Initially four men were arrested shortly after the incident on suspicion of murder. Three have since been released without charge and an 18-year-old man has been bailed until November 27 pending further enquiries.
Colin's mother Joan, his daughters Melanie and Maria and sister Sharron are devastated.
His daughters said he was a "loving father" and they needed time alone to grieve.
His mother and sister they had been "overwhelmed" by the kind words and messages from the community.
"We are astonished by how many people knew Colin. It has given us great support.
"However he is sadly missed," they said.
Colin's cheeky smile, zest for life and gentleness made him popular wherever he went.
Friends described him as dependable and someone who brought laughter to any occasion. A former stock car racer at Westworld Raceway at Winnards Perch, near St Columb, he still followed the sport.

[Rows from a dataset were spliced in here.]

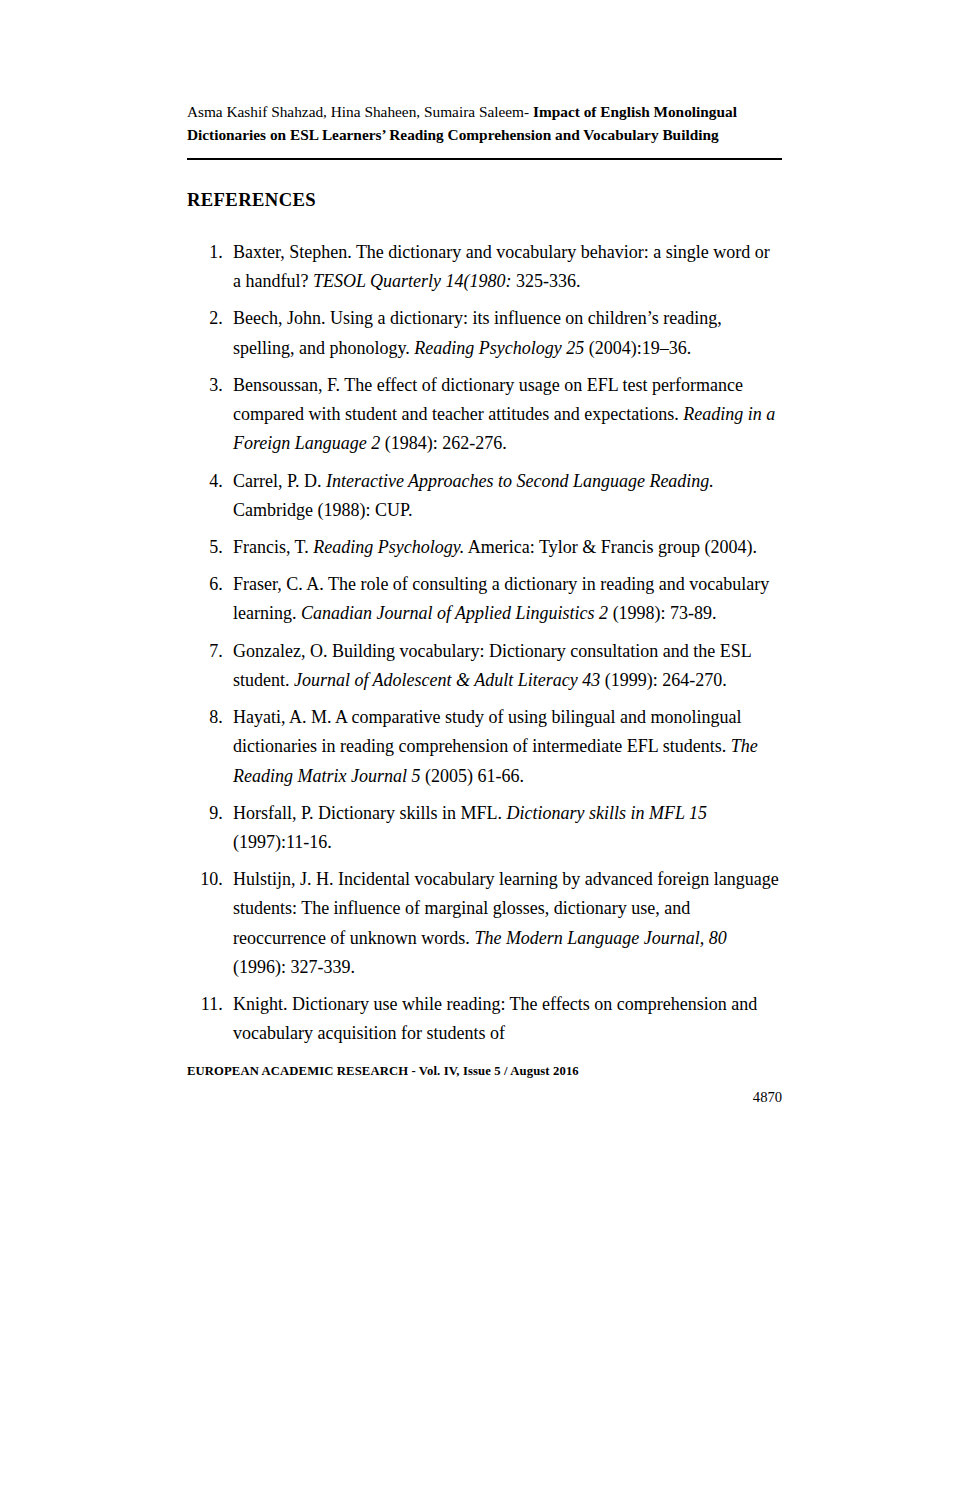Asma Kashif Shahzad, Hina Shaheen, Sumaira Saleem- Impact of English Monolingual Dictionaries on ESL Learners’ Reading Comprehension and Vocabulary Building
REFERENCES
Baxter, Stephen. The dictionary and vocabulary behavior: a single word or a handful? TESOL Quarterly 14(1980: 325-336.
Beech, John. Using a dictionary: its influence on children’s reading, spelling, and phonology. Reading Psychology 25 (2004):19–36.
Bensoussan, F. The effect of dictionary usage on EFL test performance compared with student and teacher attitudes and expectations. Reading in a Foreign Language 2 (1984): 262-276.
Carrel, P. D. Interactive Approaches to Second Language Reading. Cambridge (1988): CUP.
Francis, T. Reading Psychology. America: Tylor & Francis group (2004).
Fraser, C. A. The role of consulting a dictionary in reading and vocabulary learning. Canadian Journal of Applied Linguistics 2 (1998): 73-89.
Gonzalez, O. Building vocabulary: Dictionary consultation and the ESL student. Journal of Adolescent & Adult Literacy 43 (1999): 264-270.
Hayati, A. M. A comparative study of using bilingual and monolingual dictionaries in reading comprehension of intermediate EFL students. The Reading Matrix Journal 5 (2005) 61-66.
Horsfall, P. Dictionary skills in MFL. Dictionary skills in MFL 15 (1997):11-16.
Hulstijn, J. H. Incidental vocabulary learning by advanced foreign language students: The influence of marginal glosses, dictionary use, and reoccurrence of unknown words. The Modern Language Journal, 80 (1996): 327-339.
Knight. Dictionary use while reading: The effects on comprehension and vocabulary acquisition for students of
EUROPEAN ACADEMIC RESEARCH - Vol. IV, Issue 5 / August 2016
4870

He was also a popular figure in St Austell town centre and on a Friday and Saturday night would often join friends at the Hop and Vine or Wetherspoon pubs. Colin also loved going to Butlin's holiday resort and he and friends had been planning their next visit the night before his death.
More than 2,000 people had visited a page set up in his memory on social networking site Facebook within 24 hours of it being set up and hundreds have left messages of grief and sympathy.
By Saturday afternoon his friends were learning of the tragedy. Colin's long-term friends Malcolm Hildersley and Keith Rundle, also drink at the Carlyon Arms.
Mr Hildersley, 58, said: "I loved him to bits. Everyone is in deep shock and I can't believe a great friend has gone like that. Colin was a lovely man and I am gutted. He loaded the trains and lorries. I remember him telling me how he'd loaded the gravel used for the concrete at the Olympic Stadium."
Mr Rundle, 64, was with Colin hours before his death and described him as not having "an enemy in the world. He would never say a bad word about anyone.
"Colin would never let you down; if he said he would be there he would be there."
Floral tributes have been growing daily at the scene of the incident as people who knew him visit to pay their respects and mourn their loss.
John Crocker, 57, another close friend who had been out with him hours before his death, said: "He was a special mate, my drinking partner on a Friday night and a true friend. It will be an emptier place without him.
John's wife Sandra, 45, added: "He was a loveable rogue but always a true gentleman. He touched the hearts of so many people and had such an impact on their lives."
Nigel Crann added: "No-one had a bad word to say about Colin. You could not have met a nicer bloke and that's why it has hit everybody so hard."
A collection for a wreath has already begun in the pub and locals are considering placing a plaque in the pub to remember him, as well as dedicating a trophy to him.